Gedung MPR dan DPR. Foto: MI/Bary Fathahillah
Media Indonesia • 12 March 2024 21:42
Jakarta: Direktur LBH Apik Jakarta, Uli Arta Pangaribuan mengatakan bahwa sampai saat ini, Rancangan Undang-Undang Perlindungan Pekerja Rumah Tangga (RUU PPRT) masih menggantung dan tidak memiliki kepastian. Untuk itu, perlu dorongan yang kuat agar RUU PPRT ini segera disahkan.
“Sementara kita melihat kalau terus seperti ini ada PR panjang terkait pergantian anggota legislatif. Urgensi perlindungan bagi pekerja rumah tangga ini memang masih belum menjadi prioritas bagi negara. Pada 2 tahun terakhir, LBH Apik Jakarta menerima 13 kasus di mana korbannya ada PRT,” ungkapnya dalam diskusi di Jakarta, Selasa, 12 Maret 2024.
Lebih lanjut, Uli menambahkan salah satu kendala yang sering dialami oleh pendamping LBH Apik Jakarta dalam penanganan kasus PRT adalah desakan melakukan penyelesaian kasus dengan cara non-litigasi atau mediasi.
“Pelaku, keluarga dan pengacara pelaku berusaha melakukan pendekatan kepada keluarga korban dengan iming-iming sejumlah uang,” kata Uli.
Di tempat yang sama, Pengurus Serikat Pekerja Rumah Tangga (SPRT) Sapulidi, Ajeng Astuti menambahkan bahwa situasi pekerja rumah tangga sampai saat ini tidak memiliki perkembangan apa-apa. RUU PPRT yang sudah diperjuangkan bersama dan tinggal satu langkah lagi malah macet di tangan DPR RI.
“Belum ada kepastian hukum bagi kami. Sampai saat ini kan masih banyak kasus yang dialami kawan-kawan kami seperti kekerasan, baik fisik, psikis, dan ekonomi masih terjadi,” ujar Ajeng.
Dorongan untuk mengesahkan RUU PPRT pun tidak kurang terus digalakkan oleh mereka. Di antaranya aksi mogok makan di depan DPR yang sudah berlangsung 180 hari, dan aksi lainnya demi mendapatkan kepastian hukum dan pengesahan RUU PPRT yang dinilai sangat mendesak.

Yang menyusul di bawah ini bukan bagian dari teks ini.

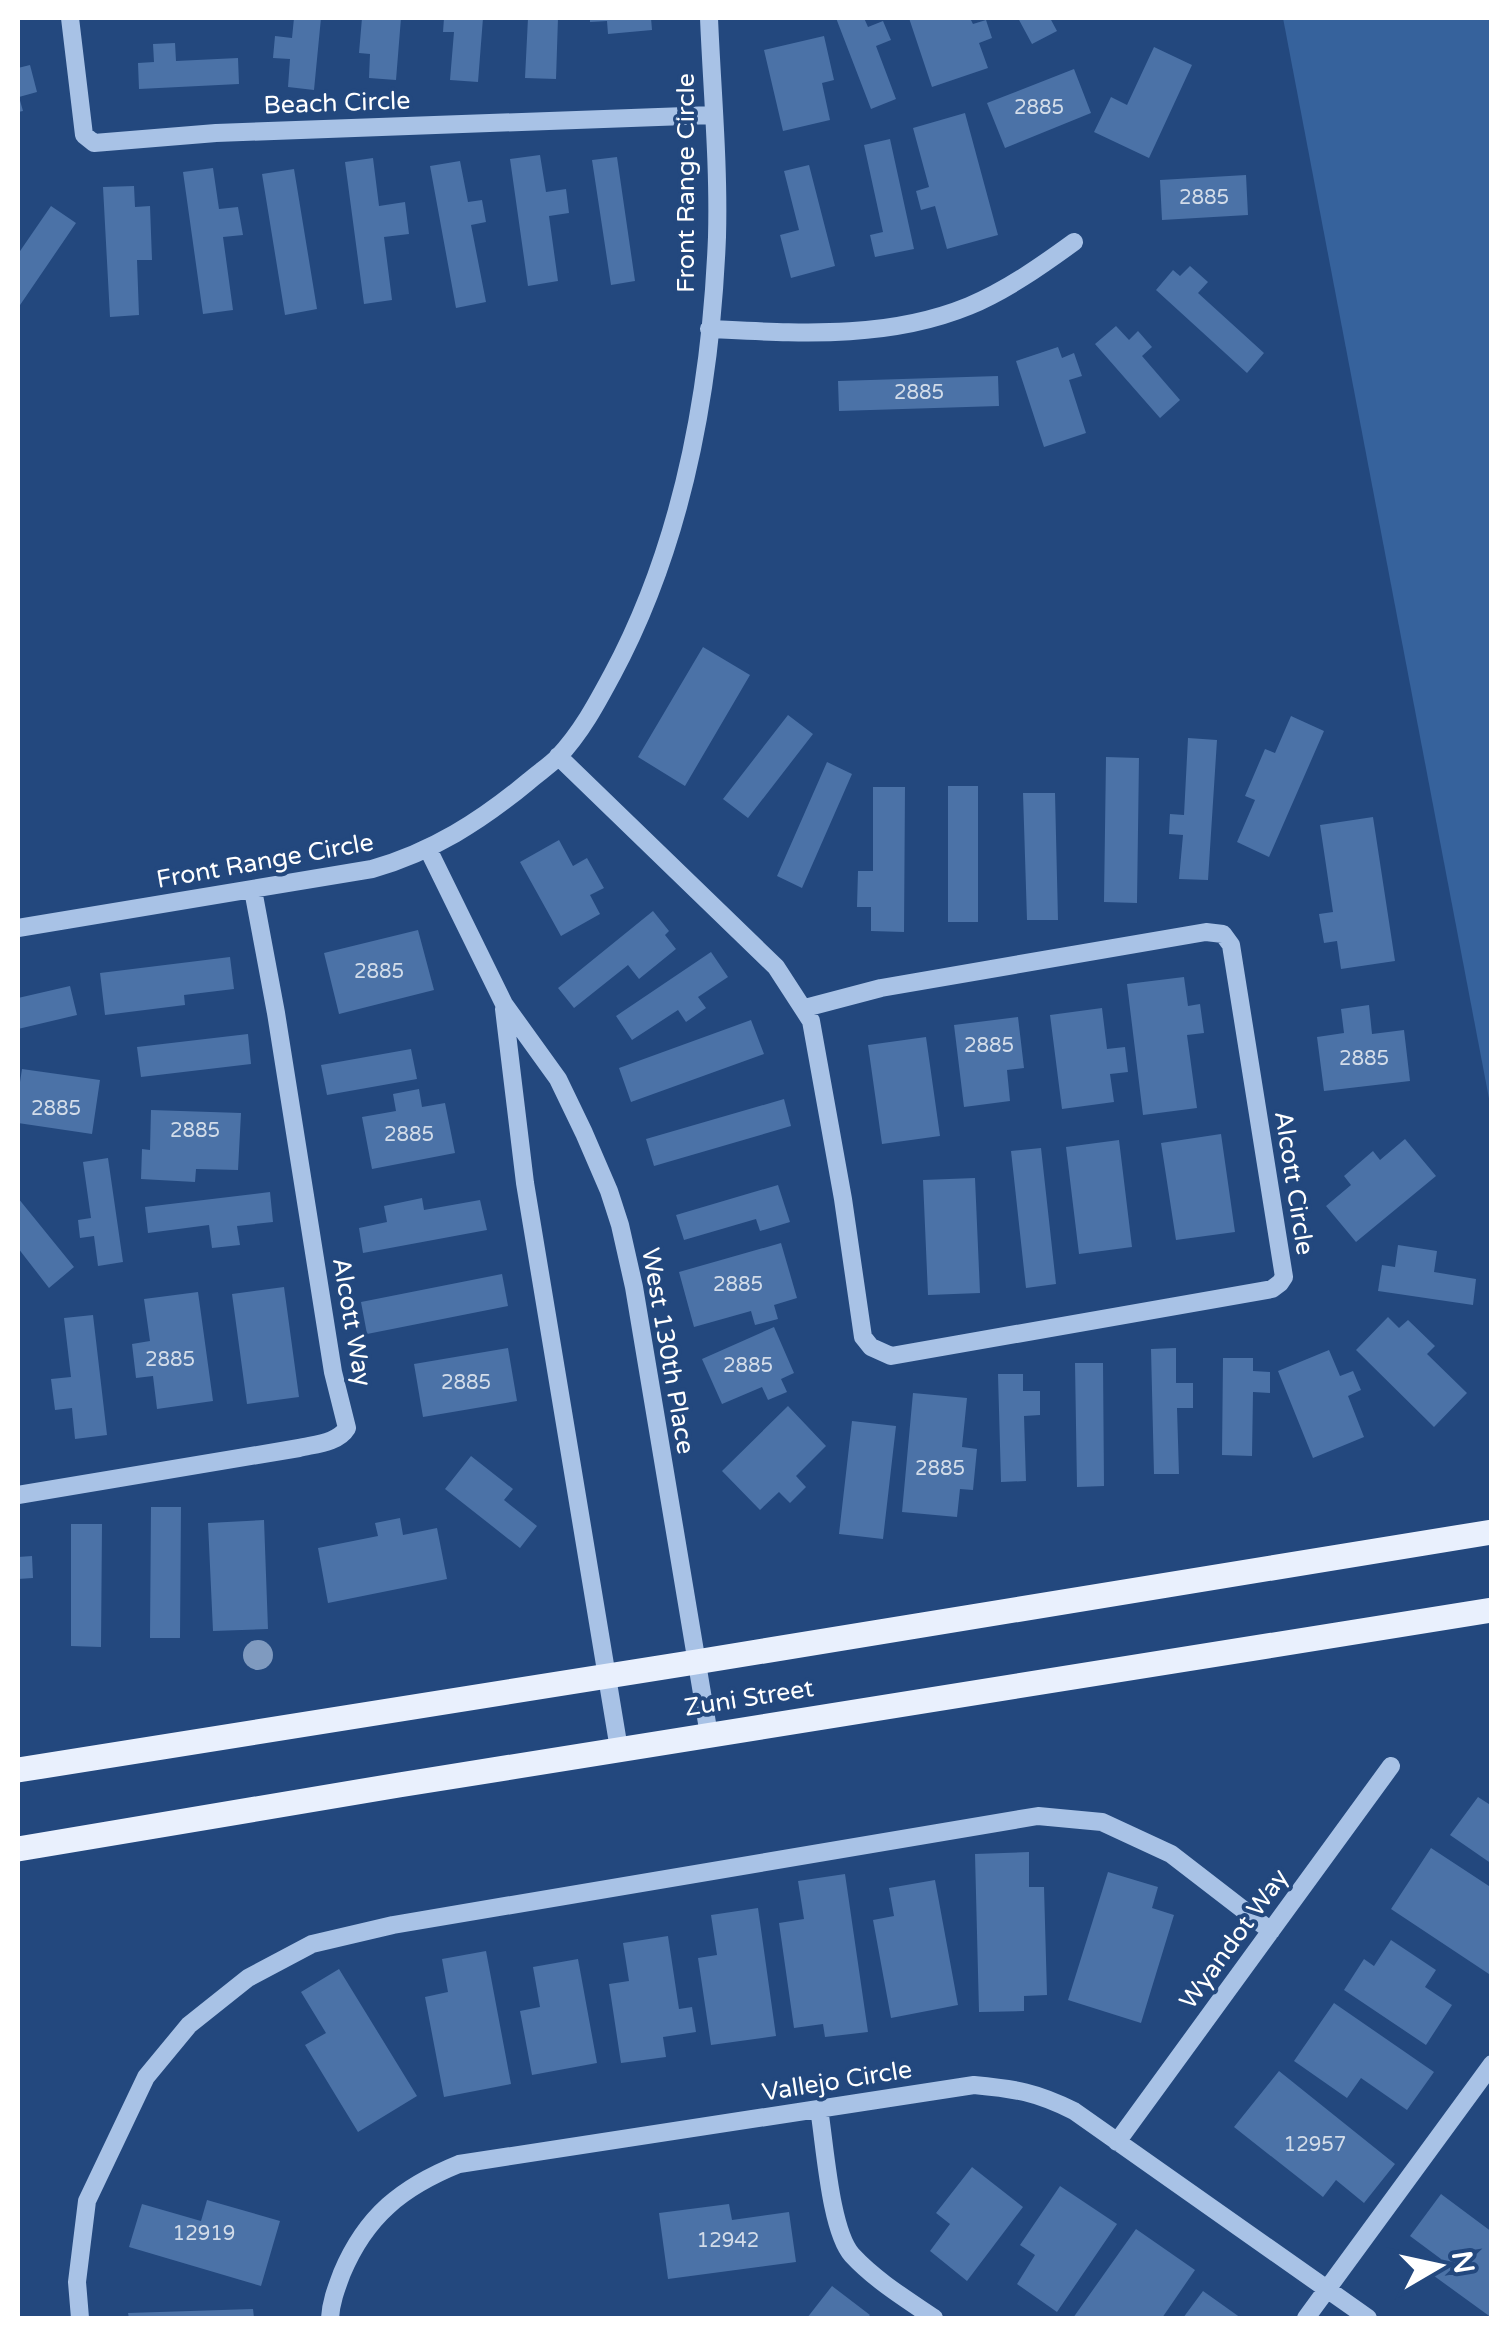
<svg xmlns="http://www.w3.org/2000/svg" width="1509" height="2336" viewBox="0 0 1509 2336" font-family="'Varela Round',sans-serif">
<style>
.green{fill:#36629c}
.building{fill:#4b72a7}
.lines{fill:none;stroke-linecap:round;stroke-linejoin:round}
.minor{stroke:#a8c2e6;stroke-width:18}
.major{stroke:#e9f0fd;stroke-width:25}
.tree{fill:#7f9abf}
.labels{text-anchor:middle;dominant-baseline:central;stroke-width:8;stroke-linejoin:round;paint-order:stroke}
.number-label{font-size:20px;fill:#d2dce9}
.street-label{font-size:25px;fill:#fff;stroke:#23487e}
</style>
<rect width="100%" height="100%" fill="#23487e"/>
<path class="green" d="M1283,18H1491V1109Z"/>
<path class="building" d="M294,18H321L314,90L288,87L290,59L273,58L275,36L292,38Z
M362,18H401L396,80L369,78L370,54L359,53Z
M444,18H483L478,82L450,80L454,32H443Z
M528,18H558L556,79L525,78Z
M590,18H651L652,30L608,34L607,21L590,22Z
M836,18H864L868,27L883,21L891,40L876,46L896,99L871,109Z
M909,18H970L973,24L986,20L992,38L979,43L988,68L932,87Z
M1018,18H1050L1057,31L1032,44Z
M824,36L834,80L822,83L830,120L783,131L764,50Z
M175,43L176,61L238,58L239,84L139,89L138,63L154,62L153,44Z
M1154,47L1192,65L1149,158L1094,132L1111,97L1127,105Z
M30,65L37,92L19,97L23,111L18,112V68Z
M1074,69L1091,113L1005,148L987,103Z
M965,113L998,235L947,249L935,206L921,210L916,191L929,187L913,128Z
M890,139L914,249L875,257L870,235L883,232L864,145Z
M540,155L546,192L566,189L569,213L549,216L558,281L528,286L510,159Z
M617,157L635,281L611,285L592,160Z
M373,158L379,206L405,202L409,234L384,237L392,300L364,304L345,162Z
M460,161L468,202L482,200L486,222L471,225L486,302L456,308L430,166Z
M809,165L835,266L791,278L780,235L799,230L784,171Z
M213,168L219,209L238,207L243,235L223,237L233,310L203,314L183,172Z
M294,169L317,309L285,315L262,174Z
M1246,175L1248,215L1162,220L1160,180Z
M134,186L135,207L150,206L152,260H137L139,315L110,317L103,187Z
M51,206L76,223L18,308V254Z
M1190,266L1208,282L1198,293L1264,353L1247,373L1156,290L1173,270L1180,276Z
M1116,326L1129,340L1138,331L1152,347L1142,356L1180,400L1160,418L1095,344Z
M1058,347L1062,358L1074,353L1082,376L1069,380L1086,433L1044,447L1016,361Z
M998,376L999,406L839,411L838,381Z
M703,647L750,675L685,786L638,757Z
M788,715L813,734L748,818L723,799Z
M1291,716L1324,731L1269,857L1237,842L1255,800L1245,796L1265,749L1275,753Z
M1188,738L1217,740L1208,880L1179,879L1183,835L1169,834L1170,814L1184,815Z
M1106,757L1139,758L1137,903L1104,902Z
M827,762L852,774L802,888L777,876Z
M948,786H978V922H948Z
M873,787H905L904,932L871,931V907H857L858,871H873Z
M1023,793H1055L1058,920H1027Z
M1373,817L1395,961L1341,969L1337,941L1324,943L1319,914L1333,912L1320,825Z
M559,840L573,866L587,858L604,888L590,895L600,914L561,936L520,862Z
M653,911L669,931L665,935L676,949L639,979L628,965L574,1008L558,988Z
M418,930L434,990L339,1014L324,953Z
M711,952L728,977L698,997L706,1008L686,1022L678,1010L632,1040L616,1016Z
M230,957L234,989L184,995L185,1005L105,1015L100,973Z
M1184,977L1188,1006L1200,1004L1204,1033L1187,1035L1197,1108L1143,1115L1127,984Z
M70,986L77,1015L18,1029V998Z
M1369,1005L1372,1034L1404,1030L1410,1081L1324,1091L1317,1037L1344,1033L1341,1009Z
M1102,1008L1107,1049L1125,1047L1128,1072L1110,1074L1114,1102L1062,1109L1050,1015Z
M1018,1017L1024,1068L1007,1070L1010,1101L964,1107L954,1025Z
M751,1020L764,1054L631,1102L619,1068Z
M248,1034L251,1064L141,1077L137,1047Z
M926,1037L940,1136L882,1144L868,1045Z
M411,1049L417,1079L327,1095L321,1065Z
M22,1069L100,1080L92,1134L18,1123V1095Z
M419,1089L422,1107L445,1103L455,1153L372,1169L362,1117L396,1111L393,1094Z
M784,1099L791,1126L654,1166L646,1139Z
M151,1110L241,1113L238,1170L196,1169L195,1182L141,1179L142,1149L150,1150Z
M1221,1134L1235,1232L1176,1240L1161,1143Z
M1405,1139L1436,1176L1356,1242L1326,1206L1351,1185L1344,1176L1373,1151L1380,1160Z
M1119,1140L1132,1247L1079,1254L1066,1147Z
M1041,1148L1056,1284L1026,1288L1011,1151Z
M108,1158L123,1262L98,1266L94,1236L80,1238L78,1220L91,1218L83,1162Z
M975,1178L980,1293L928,1295L923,1180Z
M778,1185L790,1222L760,1231L756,1219L684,1240L676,1215Z
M270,1192L273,1222L237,1226L240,1245L212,1248L209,1225L148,1233L145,1207Z
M18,1198L74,1267L49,1288L18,1248Z
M422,1198L424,1210L480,1200L487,1230L363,1253L359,1228L387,1222L384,1206Z
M781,1243L797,1298L774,1305L778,1319L755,1325L751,1311L694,1327L679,1272Z
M1398,1245L1437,1251L1434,1272L1476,1279L1473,1305L1378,1291L1382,1265L1395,1267Z
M502,1274L508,1306L367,1334L361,1302Z
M284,1287L299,1397L247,1404L232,1294Z
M198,1292L213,1401L157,1409L153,1376L136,1378L132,1344L150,1341L144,1299Z
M93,1315L107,1435L75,1439L72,1408L55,1410L51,1379L71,1377L64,1318Z
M1388,1317L1399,1328L1408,1320L1435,1346L1427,1354L1467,1393L1434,1427L1356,1350Z
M774,1327L794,1373L781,1379L787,1392L768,1400L762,1387L722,1404L702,1359Z
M508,1348L517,1401L423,1417L414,1364Z
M1176,1348V1383H1193V1408H1177L1179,1474H1154L1151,1349Z
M1329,1350L1340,1376L1353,1371L1361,1390L1348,1396L1364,1437L1313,1458L1278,1371Z
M1223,1358H1253V1371L1270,1372V1393L1253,1392L1252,1456L1222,1455Z
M1075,1363H1103L1104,1486L1077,1487Z
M998,1374H1023V1391H1040V1415L1024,1416L1026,1481L1001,1482Z
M913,1393L967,1398L962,1447L977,1449L973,1490L960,1489L957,1517L902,1512Z
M788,1406L826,1446L796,1476L806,1487L790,1503L779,1492L760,1510L722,1471Z
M852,1421L896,1426L883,1539L839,1534Z
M471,1456L513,1489L504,1500L537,1526L520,1548L445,1489Z
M151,1507H181L180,1638H150Z
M400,1518L403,1535L437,1528L447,1579L328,1603L318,1548L378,1536L375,1523Z
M264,1520L268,1629L213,1631L208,1523Z
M71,1524H102L101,1647L71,1646Z
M32,1556L33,1578L18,1579V1557Z
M1478,1797L1492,1806V1864L1450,1835Z
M1431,1848L1492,1888V1976L1391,1909Z
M1029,1852V1887H1044L1047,1995L1024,1996V2011L979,2012L975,1854Z
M1108,1872L1158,1887L1152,1908L1174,1915L1141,2023L1068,2000Z
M845,1874L868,2032L825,2037L823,2024L794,2028L779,1923L804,1919L798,1881Z
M935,1880L958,2005L891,2018L873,1920L894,1916L889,1888Z
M758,1908L776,2036L711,2045L698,1958L717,1955L711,1915Z
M668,1936L679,2009L692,2007L696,2032L663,2037L666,2057L621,2063L609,1984L629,1981L623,1943Z
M1391,1940L1436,1970L1425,1987L1452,2005L1426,2045L1344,1990L1364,1959L1374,1966Z
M486,1951L511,2084L444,2097L425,1997L448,1992L442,1959Z
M578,1959L597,2063L532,2075L520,2011L540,2007L533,1967Z
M339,1969L417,2096L358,2132L305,2045L326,2033L301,1992Z
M1334,2003L1434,2072L1407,2110L1361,2078L1347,2098L1294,2061Z
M1279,2071L1395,2164L1364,2203L1336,2180L1323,2197L1234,2127Z
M972,2167L1023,2207L967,2281L930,2251L950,2224L936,2213Z
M1060,2186L1117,2224L1057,2312L1017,2284L1035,2255L1020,2245Z
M1441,2194L1492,2232V2318L1430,2273L1441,2259L1410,2236Z
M207,2200L280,2221L261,2286L129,2247L142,2204L201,2221Z
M729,2204L732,2220L789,2212L796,2262L668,2279L659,2213Z
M1136,2229L1195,2270L1162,2318H1073Z
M832,2286L870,2315L867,2318H807Z
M1203,2291L1241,2318H1183Z
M253,2309L254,2318H129L128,2313Z"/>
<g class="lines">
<path class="minor" d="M70,18L84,135L94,143L216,133L713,115
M709,329C797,333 886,340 969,306C1007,290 1041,266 1074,242
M558,756L776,967L811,1021L843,1199L863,1337L871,1347L891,1356L1272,1289L1280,1283L1284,1277L1231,945L1223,934L1206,932L881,988L805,1008
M428,849L504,1004L558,1079L584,1133L609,1191L620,1225L634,1287L709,1735
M18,928L372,869C432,852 481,821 529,781C538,773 549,766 558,757C581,733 597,703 612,675C684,541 711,388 717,237C719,164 712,90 709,18
M504,1009L525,1183L619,1749
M18,1495L299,1448C315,1444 338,1443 347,1428L333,1372L276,1013L253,890
M819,2109C825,2144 830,2230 852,2255C875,2280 906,2299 934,2318
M1117,2142L1391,1766
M80,2318L77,2282L87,2201L146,2077L189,2025L248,1978L312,1944L393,1925L1038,1816L1102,1822L1171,1854L1271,1931
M330,2318C331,2302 336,2289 342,2273C366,2216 402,2187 459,2164L974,2085C1016,2089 1036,2092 1074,2111L1368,2318
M1306,2318L1492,2064"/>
<path class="major" d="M18,1770L696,1662L1492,1532
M18,1849L399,1785L1492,1610"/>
</g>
<circle class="tree" cx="258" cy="1655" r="15"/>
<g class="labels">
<g class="number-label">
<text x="1039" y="108">2885</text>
<text x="1204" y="198">2885</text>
<text x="919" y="393">2885</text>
<text x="379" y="972">2885</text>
<text x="989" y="1046">2885</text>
<text x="1364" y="1059">2885</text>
<text x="56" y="1109">2885</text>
<text x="195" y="1131">2885</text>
<text x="409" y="1135">2885</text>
<text x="738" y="1285">2885</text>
<text x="170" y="1360">2885</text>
<text x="748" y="1366">2885</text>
<text x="466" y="1383">2885</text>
<text x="940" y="1469">2885</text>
<text x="1315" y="2145">12957</text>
<text x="204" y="2234">12919</text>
<text x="728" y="2241">12942</text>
</g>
<g class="street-label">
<text transform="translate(337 103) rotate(-2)">Beach Circle</text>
<text transform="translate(686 183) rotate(-90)">Front Range Circle</text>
<text transform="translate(265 861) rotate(-10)">Front Range Circle</text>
<text transform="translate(1294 1183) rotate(81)">Alcott Circle</text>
<text transform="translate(352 1322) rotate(80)">Alcott Way</text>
<text transform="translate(668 1351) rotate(80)">West 130th Place</text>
<text transform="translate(749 1698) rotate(-9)">Zuni Street</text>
<text transform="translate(1234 1939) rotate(-54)">Wyandot Way</text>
<text transform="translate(837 2081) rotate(-9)">Vallejo Circle</text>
</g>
</g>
<rect width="1509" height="2336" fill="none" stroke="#ffffff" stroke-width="40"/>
<g transform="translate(1439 2266) rotate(81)" stroke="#23487e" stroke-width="8" paint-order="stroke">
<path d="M0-8L18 38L0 25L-18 38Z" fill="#ffffff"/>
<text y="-15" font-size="28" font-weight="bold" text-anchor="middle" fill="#ffffff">N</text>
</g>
</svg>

“Belum lama ini kita tahu ada kasus kawan kita di NTT yang dapat kekerasan dan tidak diberi makan. Untuk bertahan hidup dia meminta belas kasih dari orang lain. Kalau tidak ada kekuatan untuk melarikan diri nasibnya akan seperti apa. Itu hanya satu contoh tapi banyak lagi contoh lain yang dialami kawan-kawan,” lanjut Ajeng.
Di lain pihak, Ketua Dewan Pers Ninik Rahayu menambahkan bahwa RUU PPRT jika dilihat dari berbagai macam kajian seharusnya sudah matang dan dapat segera disahkan. Namun, dari sisi DPR RI sendiri masih terlihat adanya kontradiktif mengenai urgensi dari RUU PPRT ini.
“Makanya pihak yang masih memiliki perbedaan perlu menjelaskan kembali mengapa hal ini dianggap tidak penting dan perlu kajian. Para pemangku kepentingan dan pejabat publik bisa memanggil siapa pun untuk menyampaikan argumentasi terkait urgensi RUU PPRT ini untuk segera disahkan,” ucap Ninik.